- WHAT IS EXPECTED
Below are entries with pictures among them; reproduce exactly, and only, the lines from the one containing "Manola gyerekbútorainkról" down to the one containing "Sosiaalinen media", without the pictures.

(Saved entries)
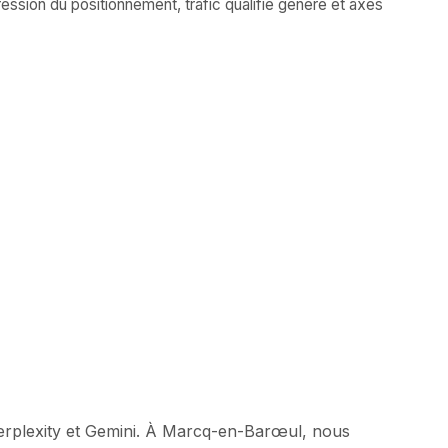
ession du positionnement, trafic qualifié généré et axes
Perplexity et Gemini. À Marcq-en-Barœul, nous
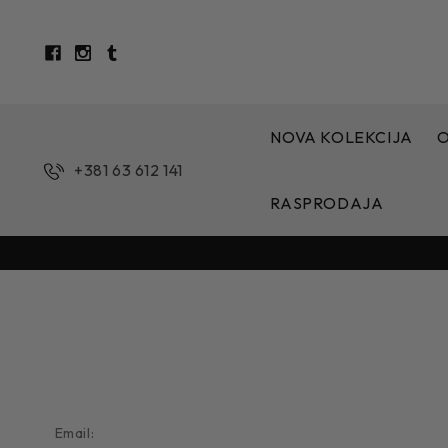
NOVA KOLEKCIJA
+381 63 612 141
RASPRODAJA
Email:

* * *

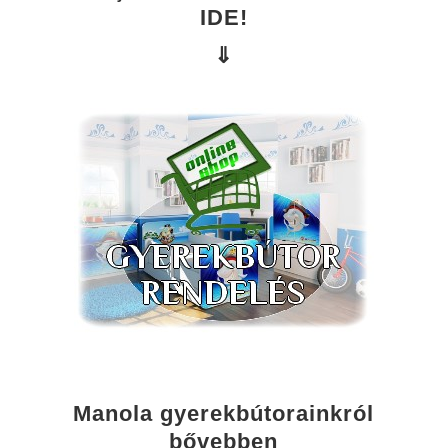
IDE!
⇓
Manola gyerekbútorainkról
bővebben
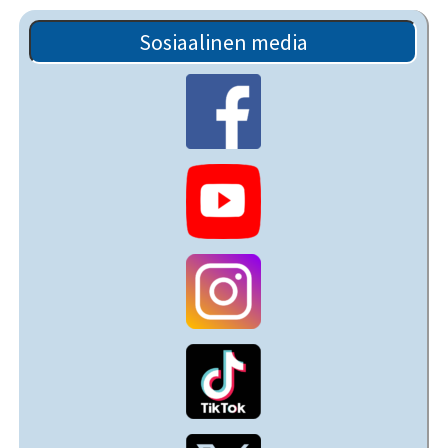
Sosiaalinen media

- ANSWER SPACE
Manola gyerekbútorainkról
bővebben
Sosiaalinen media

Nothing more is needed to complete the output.